“Got no money, my lad? What a shame, when half of all this here ought to be yourn. Oh dear, what a cruel thing it seems! I’m very sorry for you, Mas’ Don, that I am, ’specially when I think of what a fine dashing young fellow like—”
“Don’t humbug, Mike.”
“Nay, not I, my lad; ’tarn’t likely. You know it’s true enough. You’re one of the young fellows as is kep’ out of his rights. I know what I’d do if I was you.”
“What?”
“Not be always rubbing my nose again a desk. Go off to one o’ them bu’ful foreign countries as I’ve told you of, where there’s gold and silver and dymons, and birds jus’ like ’em; and wild beasts to kill, and snakes as long as the main mast. Ah! I’ve seen some sights in furren abroad, as what I’ve told you about’s like nothing to ’em. Look here, Mas’ Don, shall I stop on for an hour and tell you what I’ve seen in South America?”
“No, no, Mike; my uncle doesn’t like you to be with me.”
“Ah, and well I knows it. ’Cause I tells you the truth and he feels guilty, Mas’ Don.”
“And—and it only unsettles me,” cried the boy with a despairing look in his eyes. “Get on with your work, and I must get on with mine.”
“Ah, to be sure,” said the scoundrel with a sneer. “Work, work, work.
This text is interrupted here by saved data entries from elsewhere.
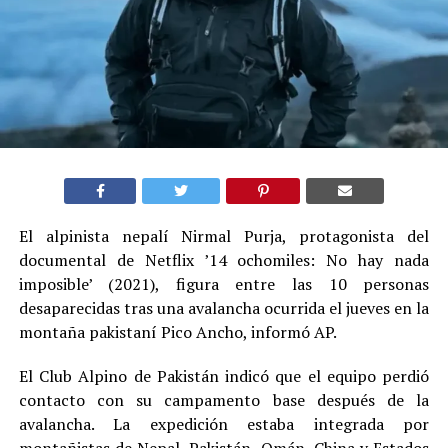
El alpinista nepalí Nirmal Purja, protagonista del
documental de Netflix ’14 ochomiles: No hay nada
imposible’ (2021), figura entre las 10 personas
desaparecidas tras una avalancha ocurrida el jueves en la
montaña pakistaní Pico Ancho, informó AP.
El Club Alpino de Pakistán indicó que el equipo perdió
contacto con su campamento base después de la
avalancha. La expedición estaba integrada por
montañistas de Nepal, Pakistán, Omán, China y Estados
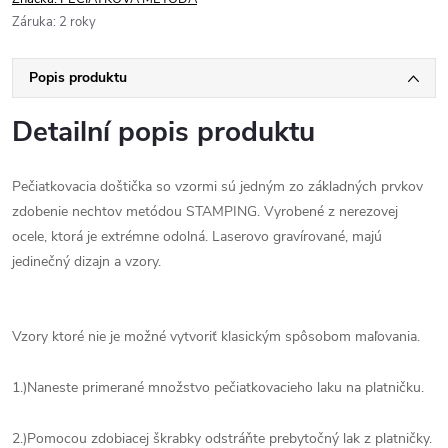
Záruka
:
2 roky
Popis produktu
Detailní popis produktu
Pečiatkovacia doštička so vzormi sú jedným zo základných prvkov
zdobenie nechtov metódou STAMPING. Vyrobené z nerezovej
ocele, ktorá je extrémne odolná. Laserovo gravírované, majú
jedinečný dizajn a vzory.
Vzory ktoré nie je možné vytvoriť klasickým spôsobom maľovania.
1.)Naneste primerané množstvo pečiatkovacieho laku na platničku.
2.)Pomocou zdobiacej škrabky odstráňte prebytočný lak z platničky.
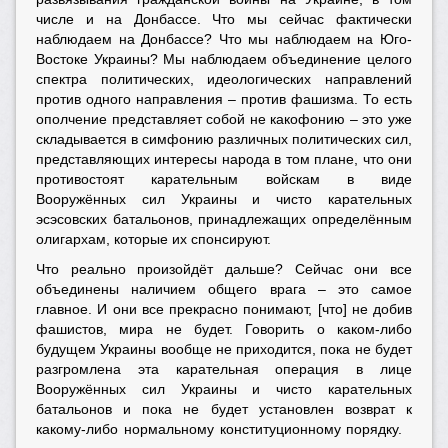
числе и на Донбассе. Что мы сейчас фактически
наблюдаем на Донбассе? Что мы наблюдаем на Юго-
Востоке Украины? Мы наблюдаем объединение целого
спектра политических, идеологических направлений
против одного направления – против фашизма. То есть
ополчение представляет собой не какофонию – это уже
складывается в симфонию различных политических сил,
представляющих интересы народа в том плане, что они
противостоят карательным войскам в виде
Вооружённых сил Украины и чисто карательных
эсэсовских батальонов, принадлежащих определённым
олигархам, которые их спонсируют.
Что реально произойдёт дальше? Сейчас они все
объединены наличием общего врага – это самое
главное. И они все прекрасно понимают, [что] не добив
фашистов, мира не будет. Говорить о каком-либо
будущем Украины вообще не приходится, пока не будет
разгромлена эта карательная операция в лице
Вооружённых сил Украины и чисто карательных
батальонов и пока не будет установлен возврат к
какому-либо нормальному конституционному порядку.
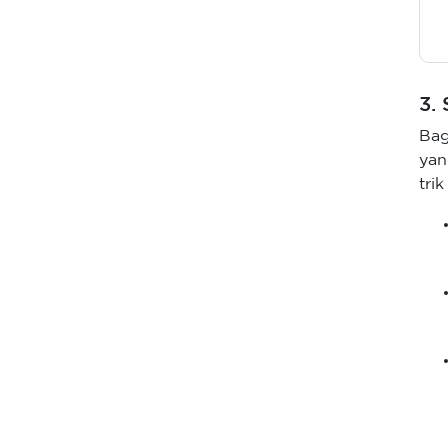
3.
Bag
yan
tri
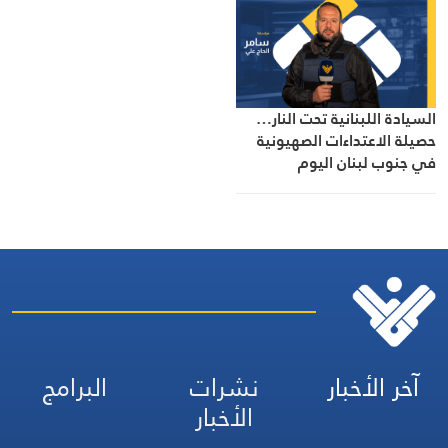
السيادة اللبنانية تحت النار…
حصيلة الاعتداءات الصهيونية
في جنوب لبنان اليوم
آخر الأخبار
نشرات
البرامج
الأخبار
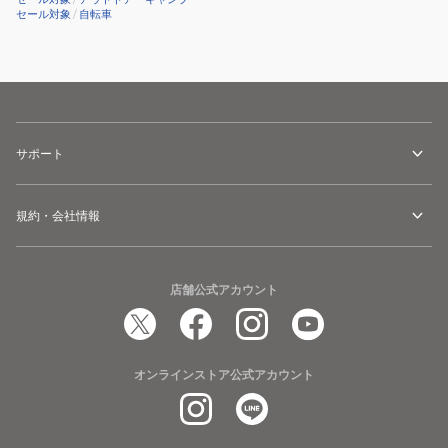
セール対象
/
自転車
サポート
規約・会社情報
店舗公式アカウント
オンラインストア公式アカウント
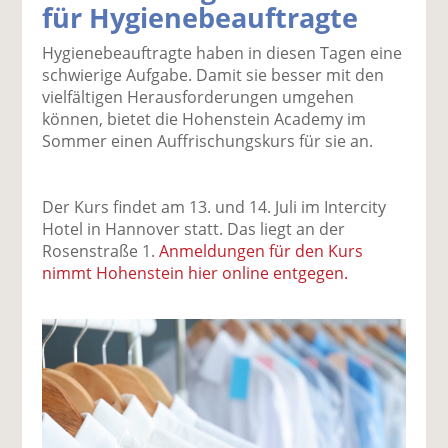
für Hygienebeauftragte
k
k
k
k
k
el
el
el
el
el
Hygienebeauftragte haben in diesen Tagen eine
a
t
a
p
D
schwierige Aufgabe. Damit sie besser mit den
uf
wi
uf
er
ru
vielfältigen Herausforderungen umgehen
F
tt
Li
E
ck
können, bietet die Hohenstein Academy im
ac
er
n
m
e
Sommer einen Auffrischungskurs für sie an.
e
n
k
ai
n
b
e
l
o
di
v
Der Kurs findet am 13. und 14. Juli im Intercity
o
n
er
Hotel in Hannover statt. Das liegt an der
k
te
se
Rosenstraße 1.
Anmeldungen für den Kurs
te
il
n
nimmt Hohenstein hier online entgegen.
il
e
d
e
n
e
n
n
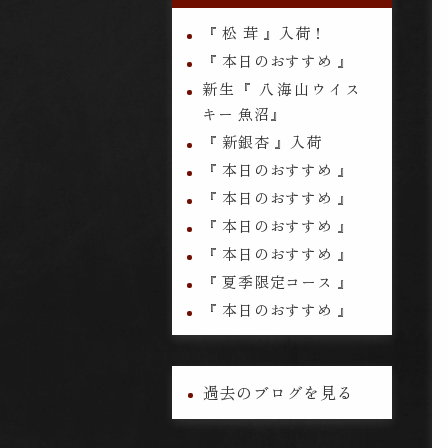
『 松 茸 』入荷！
『 本日のおすすめ 』
新生『 八海山ウイス
キー 魚沼』
『 新銀杏 』入荷
『 本日のおすすめ 』
『 本日のおすすめ 』
『 本日のおすすめ 』
『 本日のおすすめ 』
『 夏季限定コース 』
『 本日のおすすめ 』
過去のブログを見る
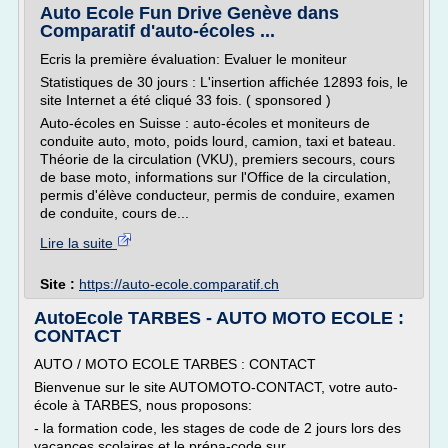
Auto Ecole Fun Drive Genève dans
Comparatif d'auto-écoles ...
Ecris la première évaluation: Evaluer le moniteur
Statistiques de 30 jours : L'insertion affichée 12893 fois, le
site Internet a été cliqué 33 fois. ( sponsored )
Auto-écoles en Suisse : auto-écoles et moniteurs de
conduite auto, moto, poids lourd, camion, taxi et bateau.
Théorie de la circulation (VKU), premiers secours, cours
de base moto, informations sur l'Office de la circulation,
permis d'élève conducteur, permis de conduire, examen
de conduite, cours de...
Lire la suite
Site :
https://auto-ecole.comparatif.ch
AutoEcole TARBES - AUTO MOTO ECOLE :
CONTACT
AUTO / MOTO ECOLE TARBES : CONTACT
Bienvenue sur le site AUTOMOTO-CONTACT, votre auto-
école à TARBES, nous proposons:
- la formation code, les stages de code de 2 jours lors des
vacances scolaires et le prépa-code sur...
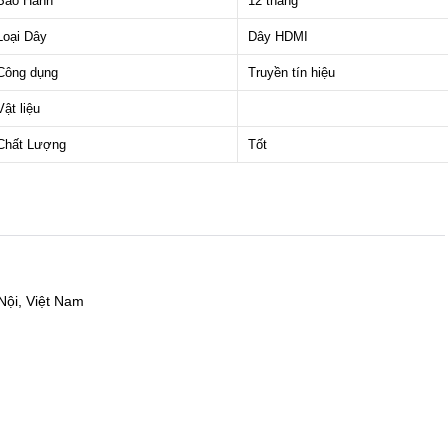
Bảo Hành
12 tháng
Loại Dây
Dây HDMI
Công dụng
Truyền tín hiệu
Vật liệu
Chất Lượng
Tốt
ội, Việt Nam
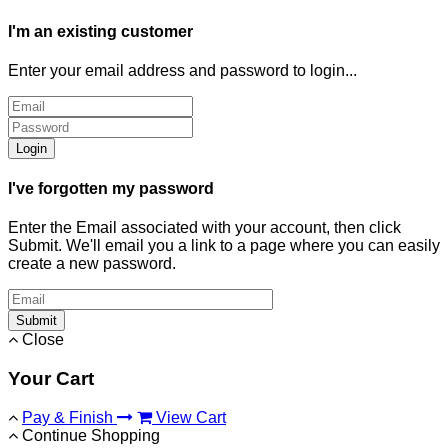
I'm an existing customer
Enter your email address and password to login...
Login
I've forgotten my password
Enter the Email associated with your account, then click
Submit. We'll email you a link to a page where you can easily
create a new password.
Submit
Close
Your Cart
Pay & Finish
View Cart
Continue Shopping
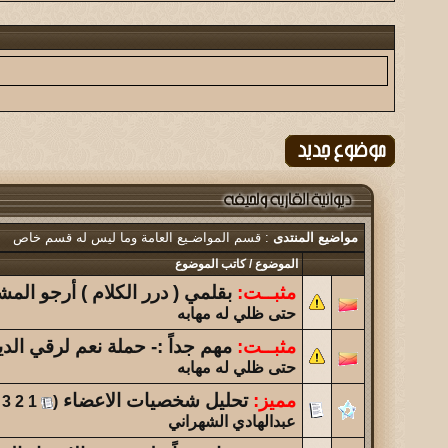
نبذه عن سوق اثنين بن حموض + صور افتتاحه...
الموضوع
أبها يا عشقي القديم ولازال!!
الموضوع
(الحـُـــريه )
الموضوع
تحليل شخصيات الاعضاء
مواضيع المنتدى
: قسم المواضـيع العامة وما ليس له قسم خاص
الموضوع
الموضوع
/
كاتب الموضوع
تحدي بين المشرفين والأعضاء...
مثبــت:
بقلمي ( درر الكلام ) أرجو المش
حتى ظلي له مهابه
الموضوع
لحـيفـة أعز الأوطـان ... فلم قصير يفوق الوصف اهديكم ا
مثبــت:
مهم جداً :- حملة نعم لرقي الديو
حتى ظلي له مهابه
الموضوع
مميز:
تحليل شخصيات الاعضاء
‏
.
3
2
1
(
نواجه أزمة فكرية
عبدالهادي الشهراني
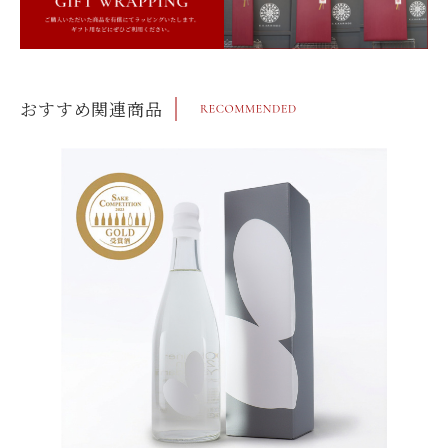
おすすめ関連商品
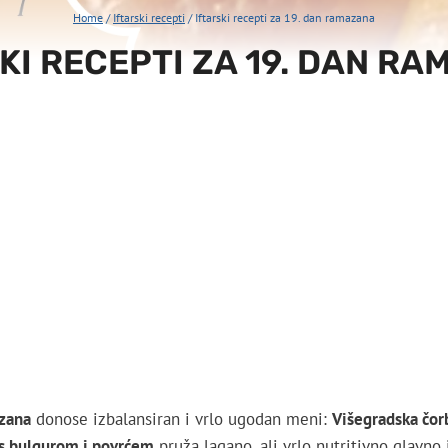
Home
/
Iftarski recepti
/
Iftarski recepti za 19. dan ramazana
KI RECEPTI ZA 19. DAN R
azana
donose izbalansiran i vrlo ugodan meni:
Višegradska čor
 s bulgurom i povrćem
pruža lagano, ali vrlo nutritivno glavno 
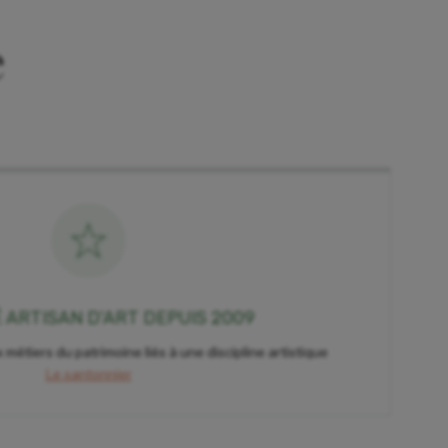
e
É ARTISAN D'ART DEPUIS 2009
 métiers du patrimoine liés à une discipline artistique
Le santonnier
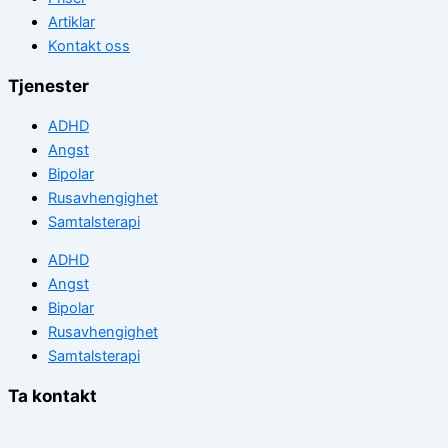
Artiklar
Kontakt oss
Tjenester
ADHD
Angst
Bipolar
Rusavhengighet
Samtalsterapi
ADHD
Angst
Bipolar
Rusavhengighet
Samtalsterapi
Ta kontakt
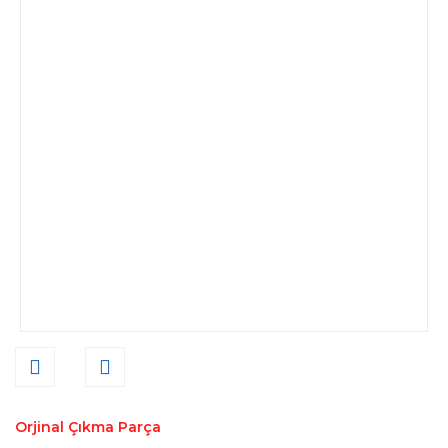
Orjinal Çıkma Parça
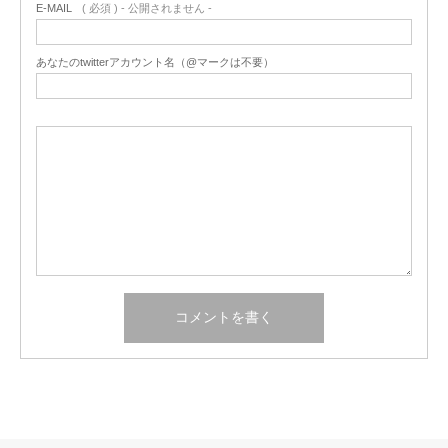
E-MAIL
( 必須 ) - 公開されません -
あなたのtwitterアカウント名（@マークは不要）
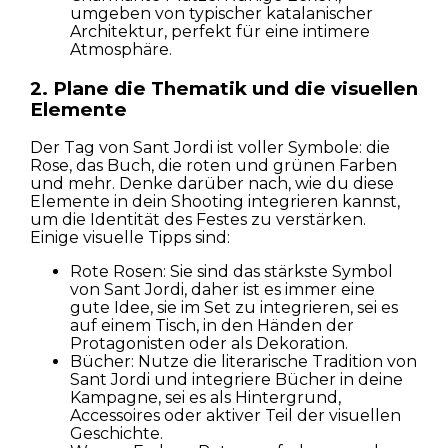
umgeben von typischer katalanischer
Architektur, perfekt für eine intimere
Atmosphäre.
2. Plane die Thematik und die visuellen
Elemente
Der Tag von Sant Jordi ist voller Symbole: die
Rose, das Buch, die roten und grünen Farben
und mehr. Denke darüber nach, wie du diese
Elemente in dein Shooting integrieren kannst,
um die Identität des Festes zu verstärken.
Einige visuelle Tipps sind:
Rote Rosen: Sie sind das stärkste Symbol
von Sant Jordi, daher ist es immer eine
gute Idee, sie im Set zu integrieren, sei es
auf einem Tisch, in den Händen der
Protagonisten oder als Dekoration.
Bücher: Nutze die literarische Tradition von
Sant Jordi und integriere Bücher in deine
Kampagne, sei es als Hintergrund,
Accessoires oder aktiver Teil der visuellen
Geschichte.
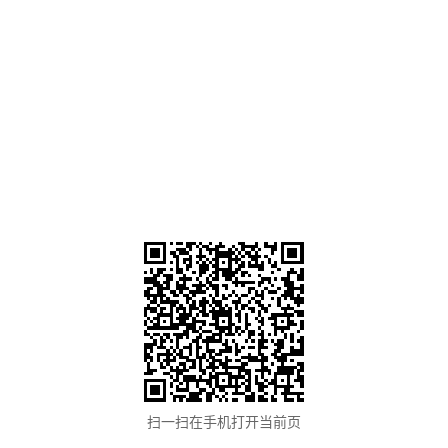
扫一扫在手机打开当前页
You and me, Mas’ Don, is treated worse than the black niggers as cuts the sugar-canes down, and hoes the ’bacco in the plantations. I’m sorry for you.”
Lindon Lavington thrust his little account book in his breast, and walked hurriedly in the direction taken by the man Jem, entering directly after a low warehouse door, where rows of sugar-hogsheads lay, and there was a murmur and buzz made by the attracted flies.